Pada abad pertengahan, orang bisa melakukan perjalanan keliling negeri dengan membayar pajak. Namanya Bara’a. Jadi Bara’a itu berfungsi sebagai paspor.
Paspor yang kita gunakan saat ini, pertama kali muncul pada tahun 1414. Saat itu masa pemerintahan Raja Henry V. Parlemen Inggris mengeluarkan undang-udang tentang dokumen perjalanan.
Raja Louis XIV dari Prancis, yang memerintah pada tahun 1643 – 1715 yang memberi nama dokumen perjalanan itu sebagai passe port. Katanya Raja Louis XIV suka memberi dokumen perjalanan kepada orang-orang yang disayanginya.
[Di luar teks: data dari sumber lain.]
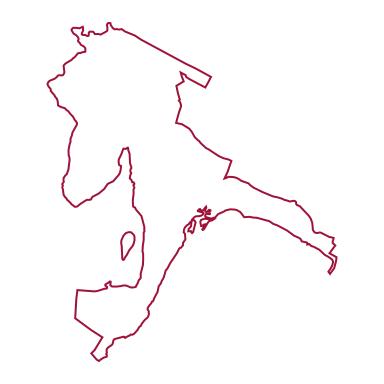 the district of Port Vila, Shefa, Vanuatu
{"feature_id": "77236927B39670792397739", "entity_name": "Port Vila", "entity_type": "district", "adm_level": 2, "iso_a3": "VUT", "parent_name": "Vanuatu", "parent_adm1": "Shefa", "projection": "orthographic", "projection_center": [168.318, -17.732], "detail": "fine", "context": "isolated", "style": "outline", "palette": "rose", "viewbox_px": 384, "rotation_deg": 0, "n_neighbors": 0, "source": "geoboundaries", "source_scale": "gbopen_adm2", "svg_char_len": 5900}
<svg xmlns="http://www.w3.org/2000/svg" viewBox="0 0 384 384"><path d="M113.0,28.3L110.8,25.2L110.4,23.1L108.3,23.0L107.2,24.1L106.9,25.0L107.4,27.5L107.4,30.1L107.1,30.9L105.6,31.9L100.8,34.5L100.0,34.5L98.8,34.0L94.9,34.1L93.3,31.8L90.0,31.6L88.8,32.5L88.8,34.9L88.3,35.9L87.9,36.0L86.8,35.9L85.2,34.9L83.4,35.0L82.3,34.8L81.8,34.3L81.9,33.1L83.0,31.0L83.1,28.1L82.7,26.8L79.4,28.3L75.8,27.8L73.1,27.9L71.6,29.4L71.6,30.4L73.6,33.6L76.3,35.3L77.8,37.0L78.5,38.2L78.5,39.5L78.0,40.8L78.3,41.6L79.4,42.5L80.9,44.8L83.8,46.5L85.2,48.0L85.4,48.8L85.3,51.7L81.4,52.5L80.6,53.1L79.2,53.0L77.8,53.4L74.7,57.2L73.0,58.3L71.7,59.8L65.7,63.4L64.2,64.8L63.6,66.0L64.4,72.2L63.8,73.9L62.8,75.2L61.3,75.4L59.0,75.2L57.8,75.7L56.5,77.3L54.7,78.7L49.4,80.9L47.7,83.1L47.5,84.3L48.6,86.6L50.6,88.9L50.8,91.0L54.6,95.4L54.9,96.4L56.9,98.8L57.7,101.3L58.1,105.5L60.9,107.0L64.9,108.2L66.0,109.6L68.3,111.3L71.0,114.7L72.8,116.3L74.7,119.9L76.1,121.5L77.0,123.2L76.8,124.8L72.5,132.5L71.8,135.6L70.5,138.8L70.5,141.8L69.5,144.9L68.5,150.4L68.7,155.5L69.4,157.2L69.6,159.9L68.4,169.6L66.8,174.1L65.3,175.5L63.6,178.0L63.5,180.3L63.8,181.8L62.3,183.9L62.3,184.5L62.9,185.4L62.4,186.9L62.4,188.0L62.9,189.3L63.6,194.8L65.0,197.0L66.4,198.3L66.9,199.5L70.6,203.0L71.2,204.0L74.8,206.8L76.3,206.7L77.2,206.5L80.4,203.9L85.8,200.4L87.2,199.8L89.2,199.9L91.1,199.4L91.8,197.7L92.7,196.7L98.5,193.7L104.1,189.1L107.7,183.9L113.3,181.2L118.5,175.2L119.8,173.1L120.5,170.7L121.1,166.0L119.4,165.2L118.9,164.2L118.6,161.0L118.9,159.2L121.3,154.3L123.2,149.0L123.6,148.6L125.5,148.9L126.8,148.4L127.3,147.7L128.0,147.8L128.4,150.5L129.6,153.9L130.0,163.2L131.3,167.1L131.3,168.3L130.6,169.2L130.3,170.4L130.6,172.3L131.2,172.8L131.2,173.4L130.2,175.4L129.8,178.4L131.4,180.0L132.3,182.3L133.6,182.3L134.3,183.4L134.3,184.2L133.4,185.1L133.5,185.7L134.2,186.9L134.3,188.1L133.5,189.4L133.6,193.6L132.8,200.2L133.0,205.3L133.3,206.7L135.1,207.6L135.7,209.1L137.0,210.8L141.5,216.1L144.4,227.3L144.2,229.4L144.5,231.0L143.7,232.8L143.7,239.9L142.8,245.9L142.5,251.8L143.1,253.2L143.2,259.5L142.9,265.1L140.7,273.7L140.7,278.1L138.7,280.3L137.6,283.4L137.0,284.6L136.3,285.3L136.1,286.5L135.8,286.8L134.4,287.3L131.9,287.5L130.7,287.4L126.3,285.6L123.6,285.4L120.8,286.1L116.4,286.6L111.9,286.5L110.3,285.1L110.7,281.9L110.6,281.6L109.7,281.5L108.6,282.6L106.1,284.0L105.3,284.7L105.4,285.7L107.0,286.8L107.0,288.0L106.6,288.6L104.7,288.7L97.3,291.0L94.6,291.4L77.4,290.1L76.3,299.1L75.2,318.3L91.2,330.1L102.4,337.3L94.6,350.1L91.3,353.4L96.7,359.6L98.9,361.0L100.8,359.4L103.8,357.6L106.7,356.7L106.9,355.3L106.2,354.2L106.9,352.8L106.6,352.0L106.7,349.2L108.2,347.4L111.9,344.9L112.7,343.6L113.4,340.5L114.4,339.1L123.5,336.7L124.4,336.9L124.6,337.6L125.1,337.9L127.5,336.4L129.7,335.5L130.5,334.6L132.4,334.7L134.2,333.7L137.6,329.9L139.0,327.3L141.0,325.6L141.7,323.9L143.8,321.1L145.3,319.4L147.1,318.0L148.2,316.4L149.0,313.8L148.7,312.7L148.8,311.3L147.6,309.5L147.7,308.1L149.2,305.6L151.3,303.2L151.9,301.7L152.9,301.3L153.3,300.6L154.3,298.0L157.6,291.8L158.7,286.2L161.0,283.2L161.6,281.2L163.7,277.6L165.7,270.5L167.3,268.7L170.3,263.0L176.7,253.5L179.1,248.8L179.7,248.1L180.8,247.8L183.1,245.2L183.0,242.9L185.4,239.4L185.0,233.8L183.7,232.4L184.0,229.5L185.1,227.2L187.4,224.9L188.6,224.4L190.1,222.2L191.2,221.7L192.2,219.4L194.8,216.8L196.1,216.3L199.6,216.1L201.4,215.5L202.4,215.0L203.6,213.3L203.4,212.6L197.9,211.2L197.8,210.7L199.4,209.1L200.2,209.1L200.8,210.4L202.3,210.6L203.2,210.2L206.0,206.7L206.3,207.8L205.2,209.9L205.2,210.9L205.7,211.7L206.8,212.1L208.9,209.9L209.8,209.9L210.5,210.3L210.4,210.9L209.2,212.0L209.3,212.8L210.0,213.6L209.8,214.2L206.7,213.8L206.1,214.0L205.1,215.5L205.2,216.2L205.7,217.0L210.7,218.5L211.7,218.5L215.4,217.2L218.1,214.1L223.9,211.6L225.3,210.5L230.2,209.3L235.0,209.6L237.0,210.2L240.4,212.1L244.2,217.2L249.3,216.8L252.9,217.5L256.9,217.8L269.4,221.2L273.3,223.9L277.4,225.4L287.2,230.6L294.1,235.7L299.3,238.0L300.7,239.2L301.8,241.4L306.8,242.5L307.3,243.0L307.2,244.5L308.1,244.5L308.6,244.0L309.5,244.2L311.2,246.0L313.8,246.8L319.4,249.8L324.8,254.9L328.3,256.8L332.0,259.4L333.0,261.3L333.0,262.5L332.1,265.8L330.6,268.6L328.4,271.7L330.0,273.9L334.2,268.1L336.1,260.9L336.5,257.2L329.5,253.3L335.3,245.4L332.7,243.1L332.7,241.2L333.3,239.7L333.6,237.9L329.2,236.9L320.7,232.6L319.2,232.5L317.4,233.1L315.2,232.7L313.8,231.5L312.7,229.4L312.8,228.1L312.2,222.7L310.7,218.6L308.7,215.6L299.9,206.3L296.8,204.9L296.2,204.0L296.0,202.0L294.7,200.9L293.2,200.9L289.7,201.5L286.7,200.4L284.9,200.1L282.3,198.8L277.5,197.3L273.0,196.4L262.6,192.1L253.7,187.7L250.5,185.4L248.4,183.3L241.4,180.9L238.5,178.9L236.0,177.7L233.5,177.1L228.3,176.8L226.6,177.8L224.5,178.5L227.5,172.1L231.4,160.9L228.6,159.5L223.4,158.2L218.6,156.0L208.2,149.1L205.9,148.0L200.1,142.5L199.5,141.3L197.9,140.2L194.7,137.1L191.9,132.0L189.3,128.7L182.1,124.3L176.1,122.9L178.8,112.9L180.9,106.8L181.0,105.1L180.2,102.3L178.8,100.6L179.8,99.6L177.9,93.1L176.4,85.8L183.7,81.4L182.1,77.3L180.7,72.5L185.6,75.1L186.2,76.9L188.7,78.7L205.3,87.5L208.4,82.0L211.0,76.9L195.7,68.5L185.7,63.7L140.8,39.5L135.0,35.6L125.0,31.5L121.7,29.1L119.2,29.6L117.0,29.1L114.6,29.3L113.0,28.3ZM121.7,246.1L122.3,258.9L123.1,259.9L123.9,259.7L125.0,257.5L126.9,254.8L129.1,250.5L132.9,245.5L133.9,242.9L134.5,240.2L134.5,237.0L134.1,235.3L131.4,232.5L130.5,232.2L128.5,232.2L126.3,232.9L125.1,233.8L123.4,235.9L121.4,240.4L121.2,242.9L121.7,246.1ZM213.7,219.3L209.3,219.4L205.2,218.7L203.4,219.0L200.9,220.1L200.3,221.9L201.1,226.0L202.5,225.7L203.6,224.7L204.9,224.4L204.7,225.2L202.3,229.4L202.6,229.9L203.6,229.6L204.4,228.5L207.5,223.2L208.8,221.5L209.6,221.0L212.4,220.2L213.7,219.3ZM191.0,226.4L188.7,228.9L188.3,231.3L191.0,231.2L191.5,232.7L192.1,233.1L193.1,232.2L195.6,222.4L194.7,220.8L193.2,219.6L192.0,220.8L191.2,222.4L191.3,223.7L191.0,226.4Z" fill="none" stroke="#9f1239" stroke-width="2"/></svg>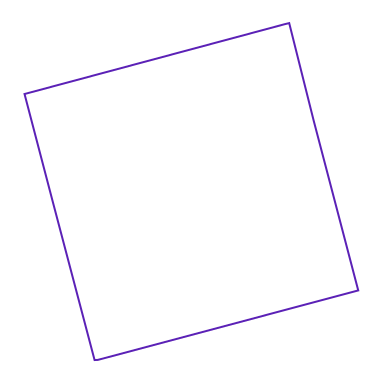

Dokumen yang ditandatangani sendiri itu disebut passé port. Passe artinya melewati. Sedangkan port bisa berarti pelabuhan, bisa juga berarti gerbang kota. Jadi passé port adalah surat izin untuk melewati pelabuhan atau gerbang kota.
Dari kata passé port itu akhirnya jadi passport (dalam bahasa Inggris) dan paspor (dalam bahasa Indonesia)
Baca juga: Libur Hampir Tiba. Yuk, Siap-siap Wisata!
Setelah Perang Dunia I, banyak negara membutuhkan paspor, karena ada kekhawatiran tentang keamanan.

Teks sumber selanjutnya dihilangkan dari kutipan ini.